Our concern is that whatever should have been expected of the trial defense counsel in seeking to breach the privilege under Military Rule of Evidence [hereinafter Mil. R. Evid.] 513 and obtain SPC JO’s mental health records, at least the same diligence would be expected of the counsel representing appellant post-trial. This is especially the case when the post-trial counsel had the records in hand, had actual knowledge of their “completely exculpatory” nature, and was submitting a request for a Chapter 10 on behalf of appellant. In other words, there is the potential for a conflict of interest when during the course of representation, by demonstrating the mistakes of the trial defense counsel, an attorney implicitly and simultaneously reveals the possibility that his or her own performance fell short.

Slip op. at 8 (marks in original).

Other complications are revealed in two significant footnotes. First, after Vidal was convicted (but before SPC JA’s administrative dsicharge was approved) the Government tried to turn Vidal against SPC JA:

Although the unclear chronology makes it difficult for us to analyze this issue, this is a case where the government sought to have appellant testify against SPC JA after appellant’s trial.

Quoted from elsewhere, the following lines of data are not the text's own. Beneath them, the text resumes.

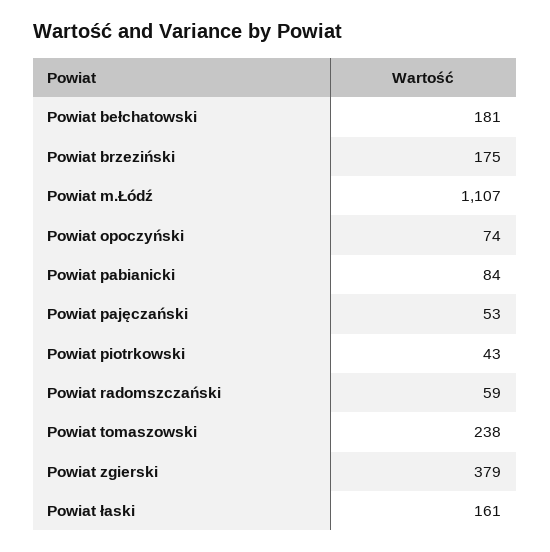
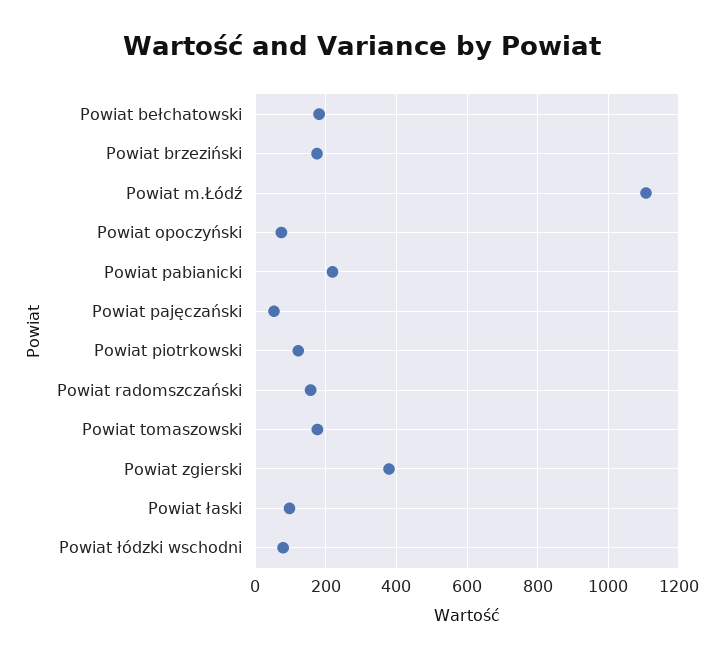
Powiat pabianicki: 84 -> 220
Powiat piotrkowski: 43 -> 120
Powiat radomszczański: 59 -> 160
Powiat tomaszowski: 238 -> 180
Powiat łaski: 161 -> 100
Powiat łódzki wschodni: none -> 80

That is, having secured a fifteen-year sentence against appellant, the government sought appellant’s cooperation in testifying against SPC JA. Again, appellant’s counsel also represented SPC JA.

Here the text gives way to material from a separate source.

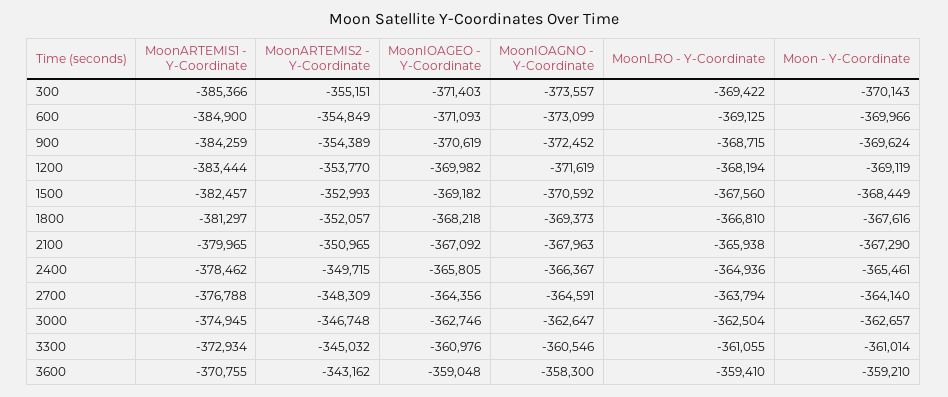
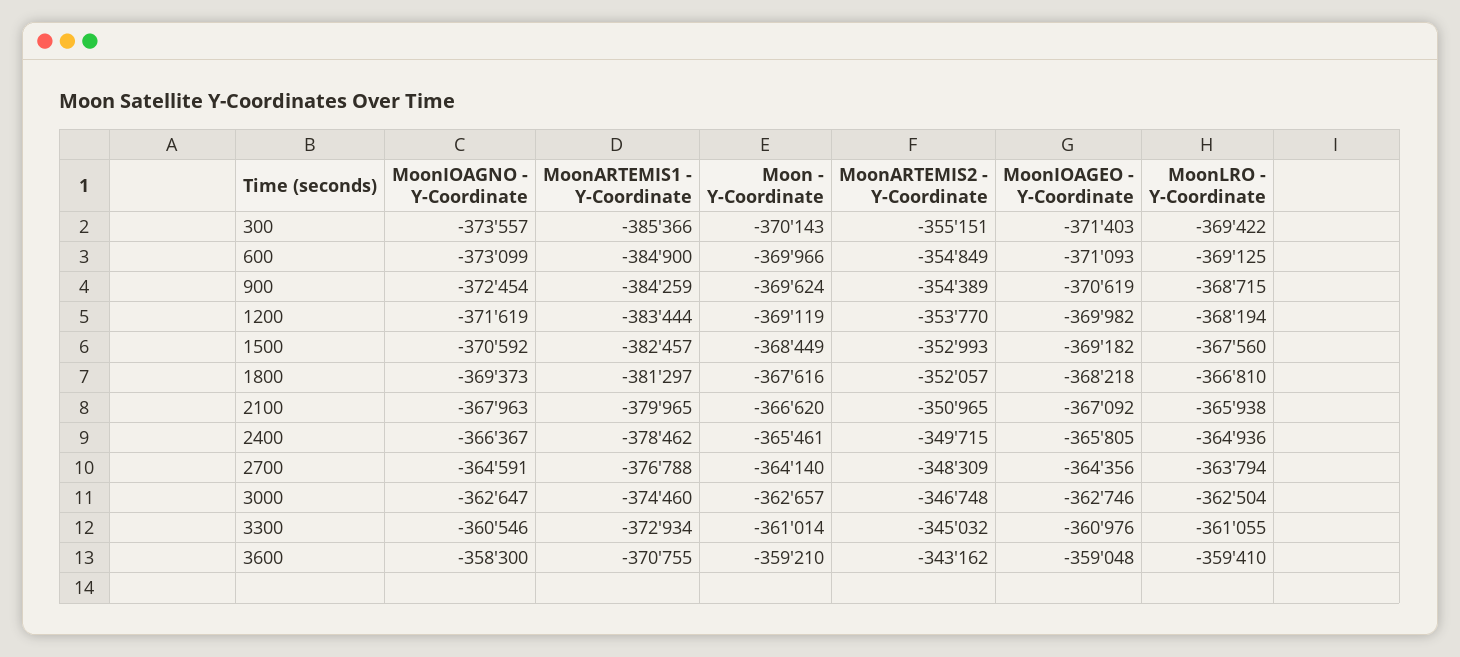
MoonIOAGNO - Y-Coordinate, 900: -372452 -> -372454
Moon - Y-Coordinate, 2100: -367290 -> -366620
MoonARTEMIS1 - Y-Coordinate, 3000: -374945 -> -374460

Slip op. at 10, n. 5. Second, the CCA indicates concern with the way the mental health records were handled:

Additionally, we note that counsel asserts in his brief that he was provided SPC JO’s mental health records as part of his representation of SPC JA. Ordinarily, when such records are released pursuant to Mil. R. Evid. 513, they are accompanied by a protective order which usually requires that the records either be destroyed or returned to the court at the completion of the proceedings. Although counsel moved for this court to consider the records, and asserted that they were obtained during the court-martial of SPC JA, we were not provided with a copy of the order releasing the records.

Slip op. at 10, n.6.

The CCA orders a post-trial fact-finding hearing to determine if there is a conflict of interest:

The purpose of the DuBay hearing is to determine whether appellant has conflict-free appellate counsel, and if not, to develop a record of whether any conflict has been appropriately waived. At the hearing, the DuBay military judge shall discuss with appellant his right to conflict-free counsel. The DuBay military judge shall include in that discussion the potential conflicts of interest raised by this case. In identifying potential conflicts of interest, the military judge is not limited to those potential conflicts identified in this opinion. For each potential conflict of interest identified, the military judge shall determine whether appellant wishes to waive his right to conflict-free counsel, and, if applicable, determine whether SPC JA has also waived any conflict.

Slip op. at 13.

The CCA also finds that the circumstances of the case cause it to believe that Vidal did not have a full opportunity to present post-trial matters to the convening authority, and so it orders a new convening authority’s action to occur after the DuBay hearing. Slip op. at 13.

Defense access to mental health records is an area of great concern. Such records are normally privileged from disclosure under Mil. R. Evid 513 (the psychotherapist-patient privilege), and that privilege was strengthened in 2015 by Executive Order Number 13696 (discussed here). Furthermore, Article 60 was amended in 2013 to prohibit post-trial consideration of matters related to the character of a victim that were not admitted into evidence at trial (discussed here). Vidal’s court-martial pre-dates both of these changes, however more recent concerns include the limited appellate jurisdiction for a victim to challenge a piercing of the privilege (see EV v. United States & Martinez, 75 M.J. 331 (C.A.A.F. Jun. 21, 2016) (CAAFlog case page)) and the ability of appellate counsel to review such records when they are only reviewed in camera at trial (discussed here).

Now a new concern is whether (and how) an appellant can introduce seemingly exculpatory mental health records of a victim into the post-trial processing of a court-martial.